Using the records below, find every line that includes "left" and copy it.

Stored items:
========================================
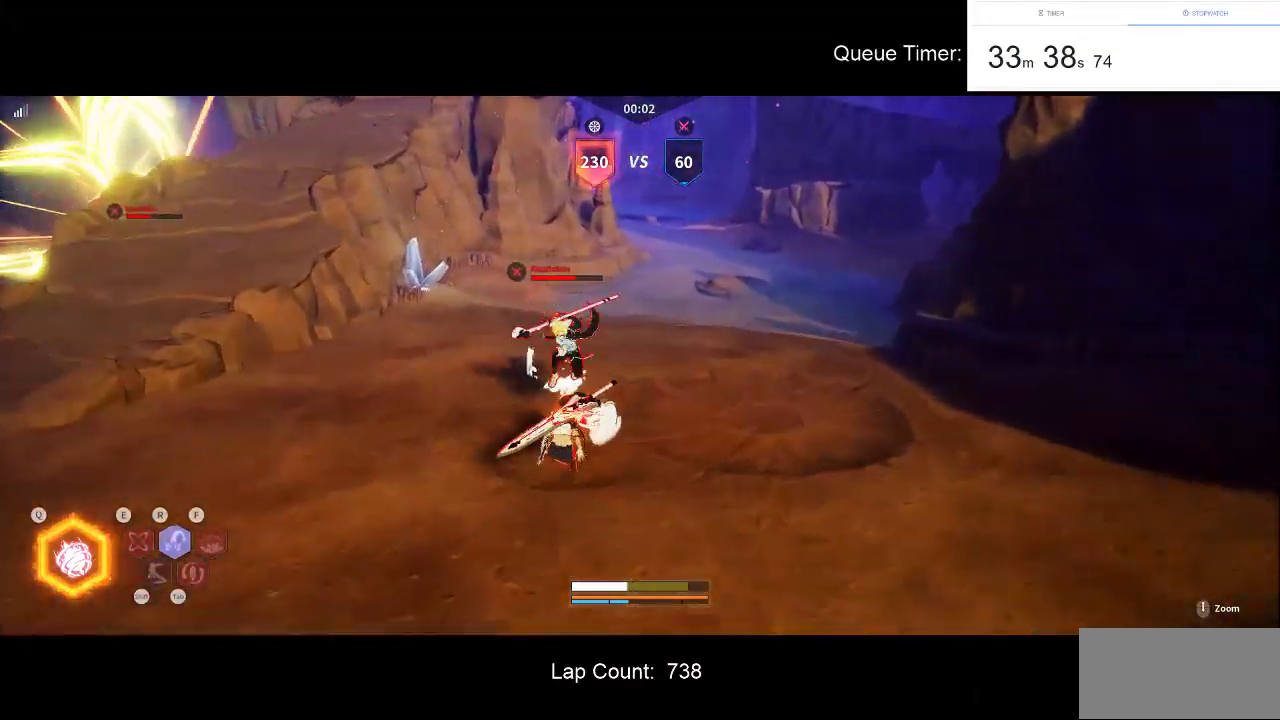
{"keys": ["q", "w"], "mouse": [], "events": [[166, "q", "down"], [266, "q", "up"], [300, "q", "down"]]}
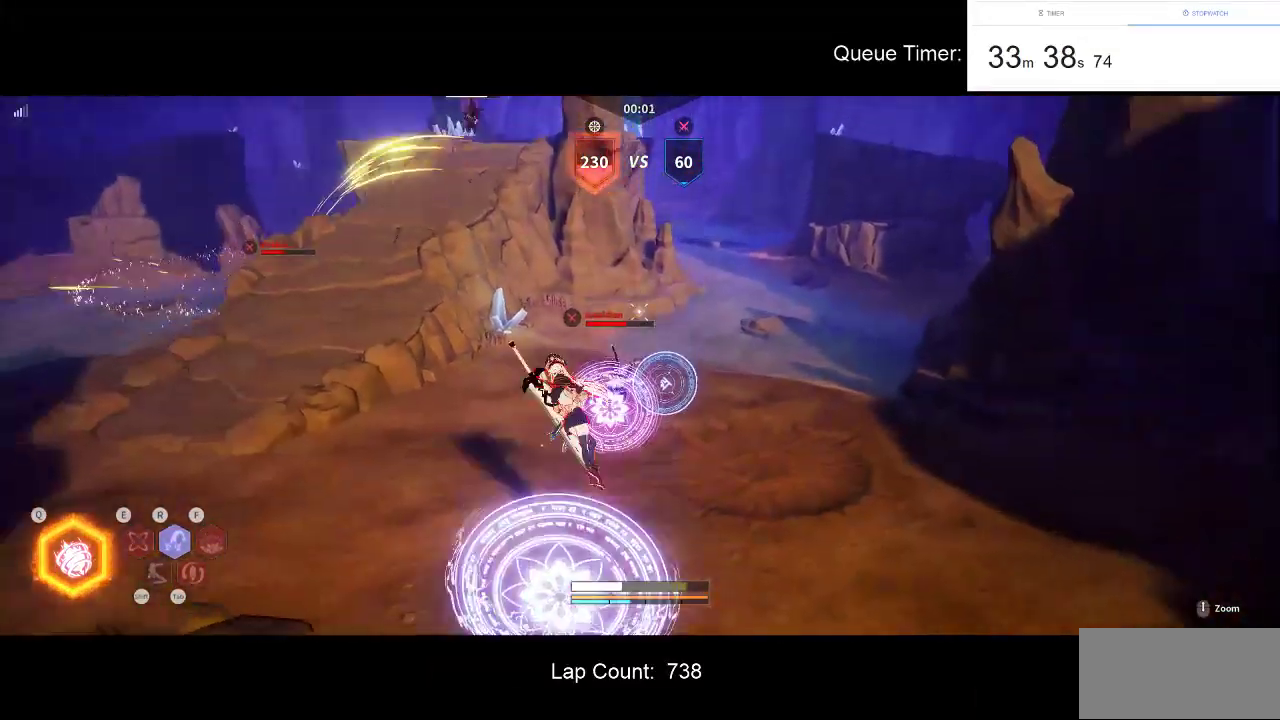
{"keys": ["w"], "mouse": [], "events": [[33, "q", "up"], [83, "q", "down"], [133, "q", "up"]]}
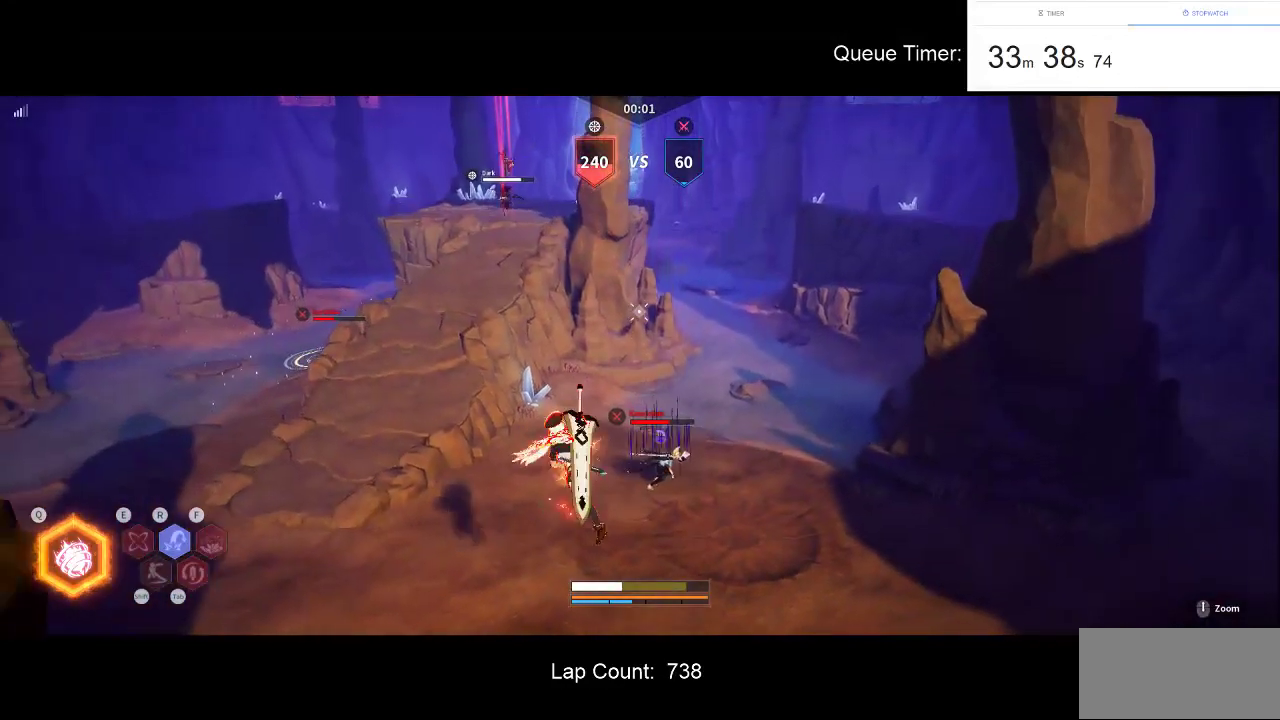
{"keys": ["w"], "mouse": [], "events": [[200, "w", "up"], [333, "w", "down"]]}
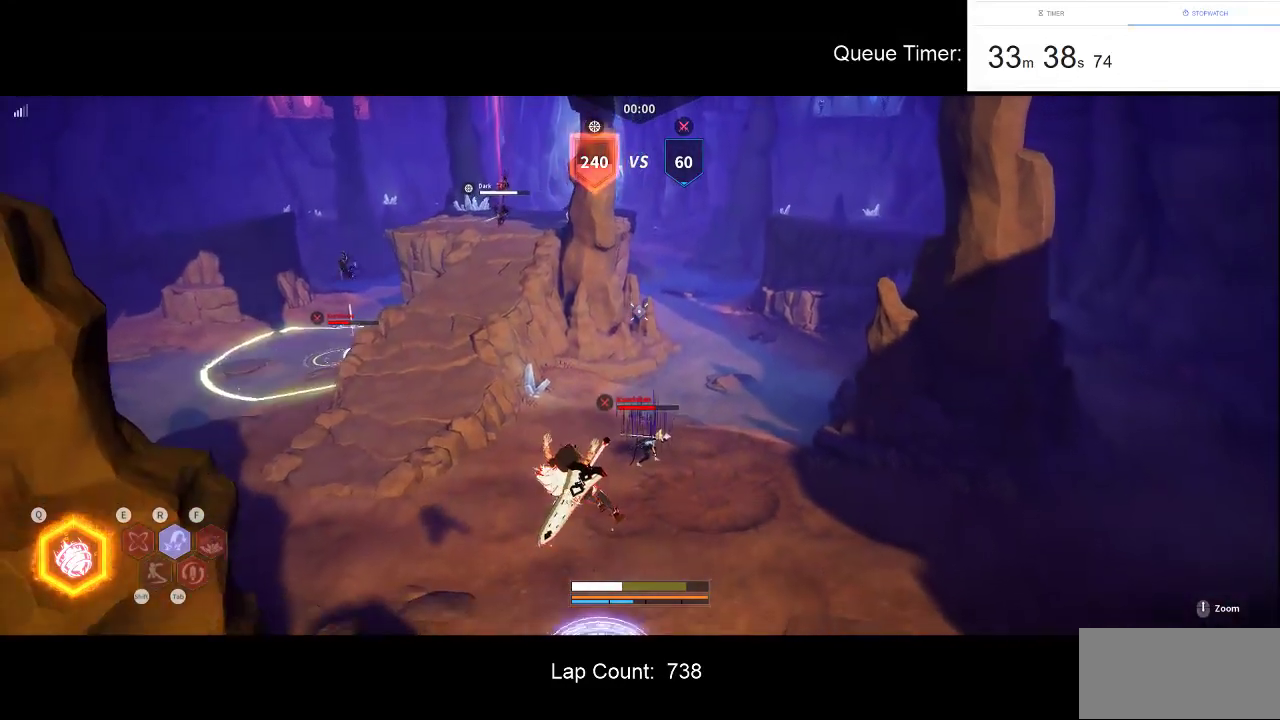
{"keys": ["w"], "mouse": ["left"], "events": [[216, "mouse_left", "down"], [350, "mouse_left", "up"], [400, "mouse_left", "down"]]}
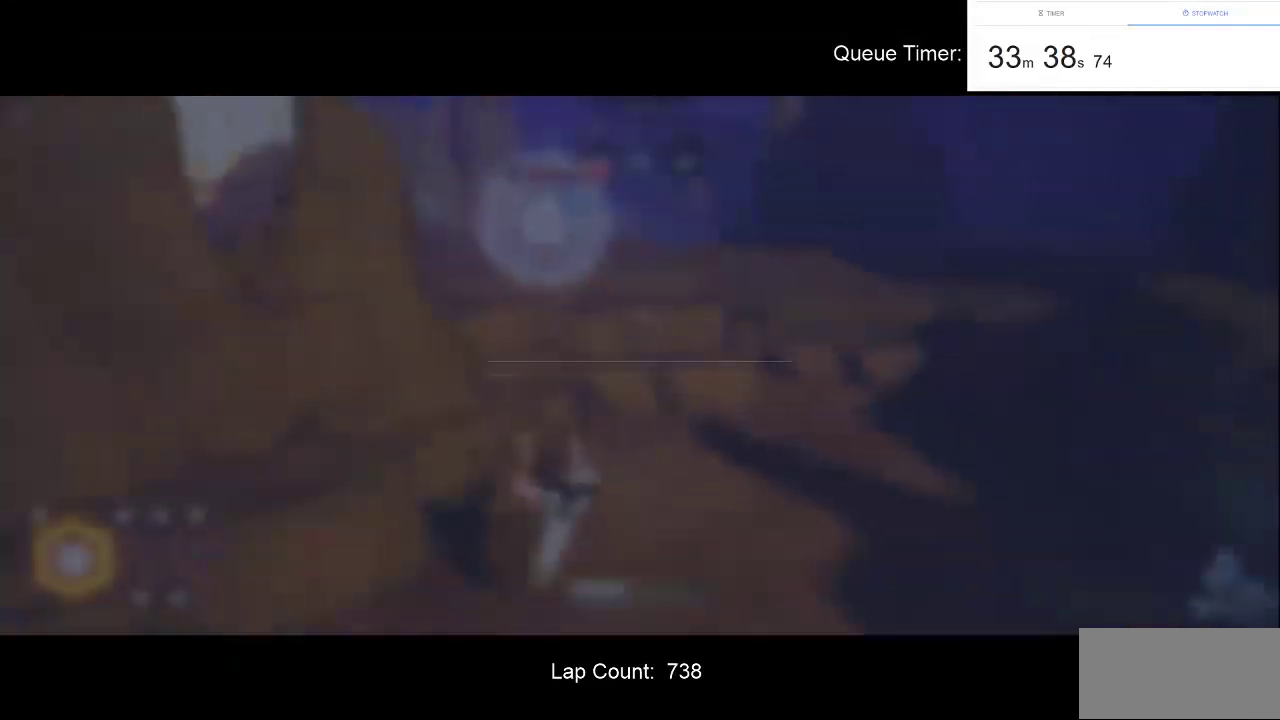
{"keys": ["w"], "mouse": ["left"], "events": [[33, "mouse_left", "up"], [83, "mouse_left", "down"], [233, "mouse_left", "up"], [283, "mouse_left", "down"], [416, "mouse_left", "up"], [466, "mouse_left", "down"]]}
========================================
* Response:
{"keys": ["w"], "mouse": ["left"], "events": [[216, "mouse_left", "down"], [350, "mouse_left", "up"], [400, "mouse_left", "down"]]}
{"keys": ["w"], "mouse": ["left"], "events": [[33, "mouse_left", "up"], [83, "mouse_left", "down"], [233, "mouse_left", "up"], [283, "mouse_left", "down"], [416, "mouse_left", "up"], [466, "mouse_left", "down"]]}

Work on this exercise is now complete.